**Study text**
○ ○ ○ ○ ○
Constructors in Ceylon

Since the earliest versions of Ceylon, we've supported a streamlined syntax for class initialization where the parameters of a class are listed right after the class name, and initialization logic goes directly in the body of the class.

class Color(shared Integer rgba) {

    assert (0 <= rgba <= #FFFFFFFF);

    function encodedValue(Integer slot)
            => rgba.rightLogicalShift(8*slot).and(#FF);

    shared Integer alpha => encodedValue(3);

    shared Integer red => encodedValue(2);
    shared Integer green => encodedValue(1);
    shared Integer blue => encodedValue(0);

    function hex(Integer int) => formatInteger(int, 16);

    string => "Color { \ 
               alpha=``hex(alpha)``, \ 
               red=``hex(red)``, \ 
               green=``hex(green)``, \ 
               blue=``hex(blue)`` }";

}

We can instantiate a class like this:

Color red = Color(#FFFF0000);

The ability to refer to parameters of the class directly from the members of the class really helps cut down on verbosity, and most of the time this is a really comfortable way to write code.
○ ○ ○ ○ ○
**Material provided**
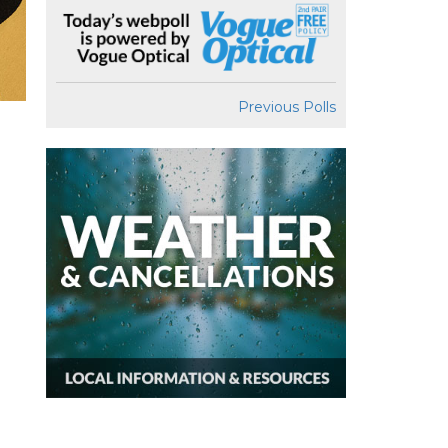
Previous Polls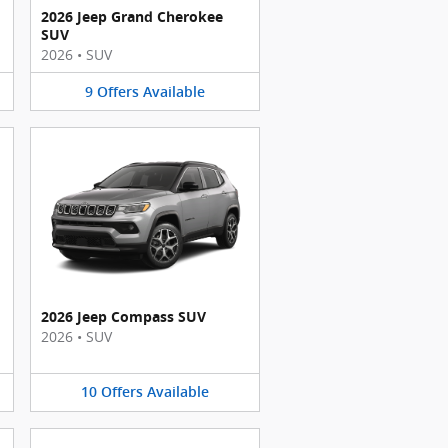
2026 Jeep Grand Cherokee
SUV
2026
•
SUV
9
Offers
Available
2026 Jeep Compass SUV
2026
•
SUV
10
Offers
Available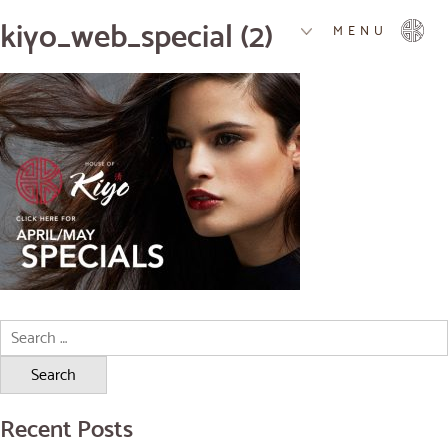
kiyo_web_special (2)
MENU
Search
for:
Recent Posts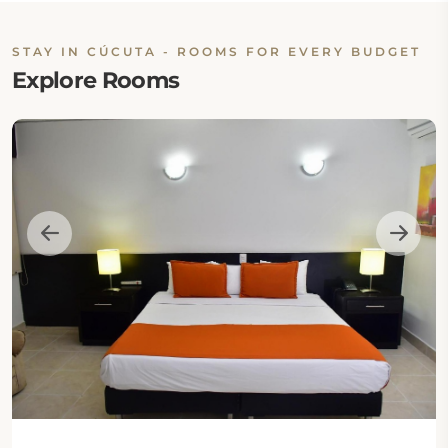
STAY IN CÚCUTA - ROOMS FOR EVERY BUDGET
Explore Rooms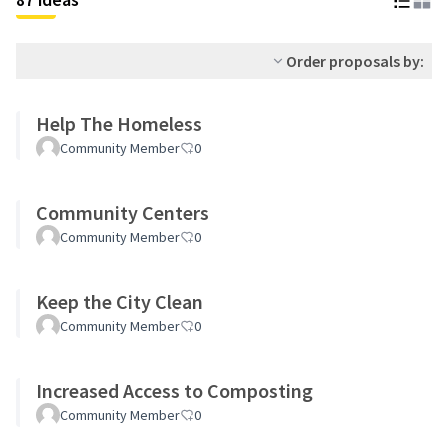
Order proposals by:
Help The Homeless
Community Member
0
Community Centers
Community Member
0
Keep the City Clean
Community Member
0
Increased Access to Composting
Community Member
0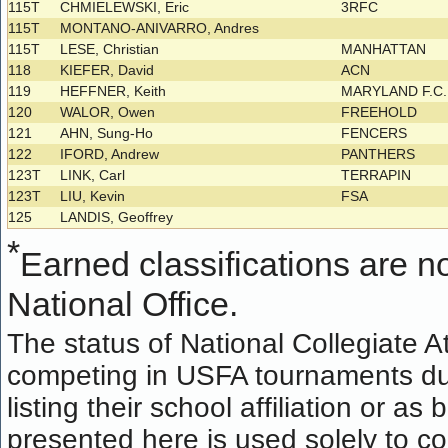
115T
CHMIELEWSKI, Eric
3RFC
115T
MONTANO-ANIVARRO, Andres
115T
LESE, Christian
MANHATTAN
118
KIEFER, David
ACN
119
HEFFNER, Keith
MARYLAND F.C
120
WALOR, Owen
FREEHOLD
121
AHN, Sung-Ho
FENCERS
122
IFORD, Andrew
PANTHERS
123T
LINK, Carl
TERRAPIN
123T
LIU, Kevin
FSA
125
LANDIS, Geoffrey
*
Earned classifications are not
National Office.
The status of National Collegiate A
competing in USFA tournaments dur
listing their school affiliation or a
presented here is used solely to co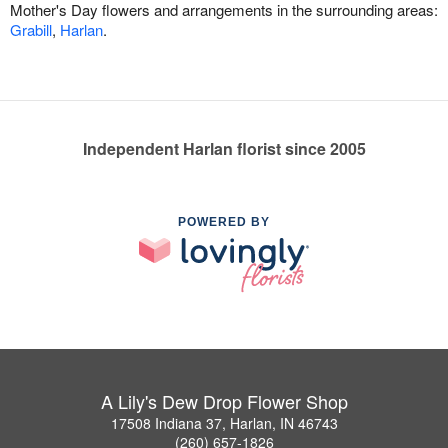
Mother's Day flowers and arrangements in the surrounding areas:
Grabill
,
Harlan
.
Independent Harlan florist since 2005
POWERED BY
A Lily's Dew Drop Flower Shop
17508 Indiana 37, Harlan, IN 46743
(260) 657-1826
○ ○ ○ ○ ○
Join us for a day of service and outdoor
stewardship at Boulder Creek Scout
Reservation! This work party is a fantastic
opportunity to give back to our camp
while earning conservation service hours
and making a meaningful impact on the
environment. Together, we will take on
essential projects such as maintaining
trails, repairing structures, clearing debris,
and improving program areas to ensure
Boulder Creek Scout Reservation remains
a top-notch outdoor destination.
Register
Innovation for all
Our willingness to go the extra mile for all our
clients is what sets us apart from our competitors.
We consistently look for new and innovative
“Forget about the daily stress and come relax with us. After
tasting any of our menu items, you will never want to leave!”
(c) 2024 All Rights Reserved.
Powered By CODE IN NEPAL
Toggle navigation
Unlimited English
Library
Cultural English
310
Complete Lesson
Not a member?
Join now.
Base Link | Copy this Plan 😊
○ ○ ○ ○ ○
**Required action 1**
Rewrite the paragraph beginning "Since the earliest versions of Ceylon" in the Ceylon constructors text above more briefly, keeping its main facts.
**Required action 2**
According to the Ceylon constructors text, what really helps cut down on verbosity?

**Expected answer 1**
From its earliest versions, Ceylon has supported a compact class-initialization syntax. The class parameters come right after the class name, and the initialization logic goes directly in the class body.

**Expected answer 2**
Being able to refer to the class's parameters directly from its members.